Unbreakable: Antítese física e ambiguidade moral

Vivemos num tempo em que a banda desenhada de super-heróis da tradição norte-americana - usemos a designação comics para simplificar, ainda que não seja de todo rigorosa - abandonou o gueto geek no qual se manteve durante décadas para se instalar bem no centro da cultura popular contemporânea. Não será decerto incorrecto afirmar que tal fenómeno se deve em larga medida ao sucesso das adaptações cinematográficas deste novo milénio, que deram nova vida no grande ecrã a personagens já populares como Spider-Man ou Batman, que trouxeram para a ribalta personagens menos conhecidas do grande público como o Iron Man ou os mutantes de X-Men, e que possibilitaram o encadeamento narrativo do Marvel Cinematic Universe, cuja primeira fase foi concluída com The Avengers num sucesso mundial que seria difícil de prever uma década antes. É certo: já antes dos anos 00 havia adaptações de comics ao cinema, e algumas bastante bem sucedidas tanto em termos críticos como comerciais - é ver o caso de Batman e Batman Returns, de Tim Burton, exercícios notáveis de enquadramento do tom mais camp de muitos comics num filme de contornos mais sombrios. Para todos os efeitos, porém, antes do ano 2000 os filmes de super-heróis eram algo que não apelava ao grande público, e nem os sucessos passados do Batman de Burton ou do Super-Man de Richard Donner lhes retiravam o estigma de histórias over the top, com pouco a dizer sobre o seu tempo, e efectivamente irrelevantes. Para todos os efeitos, essa percepção começou a mudar com o X-Men de Bryan Singer, em 2000, e com o Spider-Man de Sam Raimi, em 2002 - filmes com elencos muito conhecidos do grande público, a dar destaque à acção e com alguma exploração do zeitgeist, ainda que limitada. Mas no mesmo ano em que X-Men mostrava as possibilidades dos super-heróis dos comics para os blockbusters de acção, um filme mais discreto pegava nos comics para contar uma história de origens de um super-herói pela via oposta - pela pausa, pelo silêncio, pela exploração do drama pessoal. Esse filme é Unbreakable, de M. Night Shyamalan. 

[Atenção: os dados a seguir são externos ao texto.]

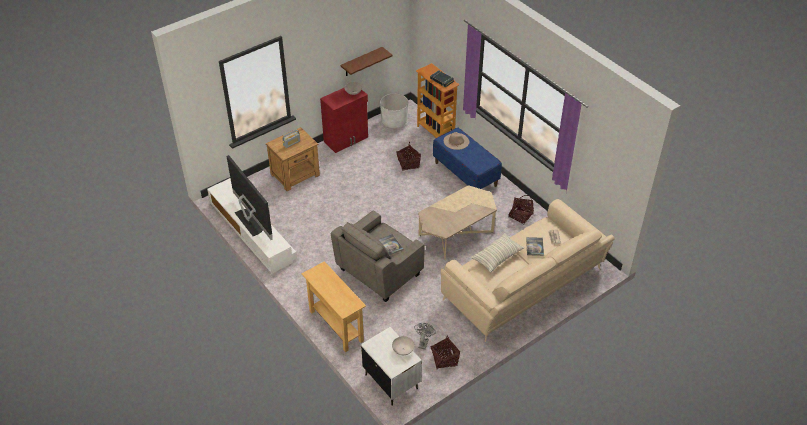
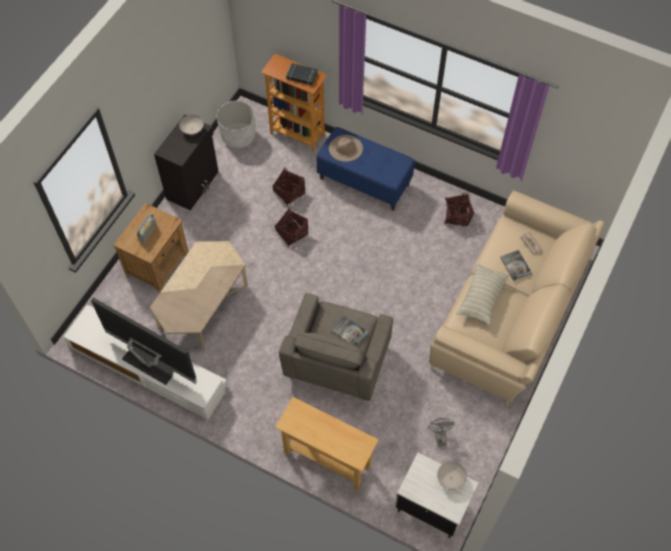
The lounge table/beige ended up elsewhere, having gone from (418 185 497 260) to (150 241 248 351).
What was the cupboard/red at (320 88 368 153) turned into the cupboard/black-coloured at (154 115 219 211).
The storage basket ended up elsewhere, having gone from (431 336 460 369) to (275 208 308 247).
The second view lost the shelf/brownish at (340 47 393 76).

As narrativas dos comics são com frequência histórias de opostos, assentando com frequência na eterna antítese ente o bem e o mal para distinguir entre heróis e vilões e colocá-los em confronto. Em termos práticos, Unbreakable não é excepção a esta norma, mas utiliza um conhecimento assinalável dos comics para desconstruir a premissa e torná-la original e refrescante. E fá-lo desde logo na apresentação dos seus protagonistas, Elijah e David.


Elijah Price (Samuel L. Jackson) nasceu com uma condição rara que faz com que os seus ossos quebrem ao mais pequeno impacto - um autêntico homem de vidro (Mr. Glass), como é conhecido pelos seus pares em criança. A sua mãe, numa tentativa de o fazer viver com um módico de normalidade, dá-lhe a conhecer os comics de super-heróis - em troca, Elijah terá de sair de casa para os obter. Elijah acaba por se tornar num coleccionador e num estudioso do formato, e acaba por tentar encarar a sua fragilidade à luz dos princípios da banda desenhada.


Em antítese à fragilidade de Elijah temos David Dunn (Bruce Willis), um homem aparentemente normal que trabalha como segurança num estádio de futebol americano. Dunn passou ao lado de uma carreira fulgurante na modalidade, e desde então nunca mais foi o mesmo - o seu casamento com Audrey (Robin Wright) terá sido a única coisa positiva que retirou do acidente, mas mesmo isso está a desmoronar-se; e a sua relação com o seu filho, Joseph (Spencer Treat Clark) está longe de ser afectuosa. Mas a sua vida vai mudar de forma radical no momento em que sobrevive ileso a um violento acidente de comboio que ceifou a vida a todos os outros passageiros.


Ao sobreviver ao desastre, David chama a atenção de Elijah - que lhe pergunta se alguma vez ele esteve doente. Instigado por aquele estranho que começa a intrometer-se na sua vida, David é levado a reflectir sobre algumas peculiaridades do seu passado e sobre as versões verdadeiras de alguns acontecimentos, numa jornada de auto-descoberta feita com Joseph que irá mudar a sua vida para sempre. 


O invés de apostar no ruído, Unbreakable joga pelo silêncio - e esse contraste com o cinema de super-heróis contemporâneo só o torna mais relevante nos dias que correm. É, acima de tudo, uma história de origens, com a descoberta do super-herói a ser feita no contexto de um drama familiar verosímil, acentuado na perfeição pelos desempenhos contidos de Bruce Willis e Robin Wright (houve críticos que se queixaram do melodrama; pessoalmente, porém, julgo que a questão familiar torna a história de Dunn mais forte). 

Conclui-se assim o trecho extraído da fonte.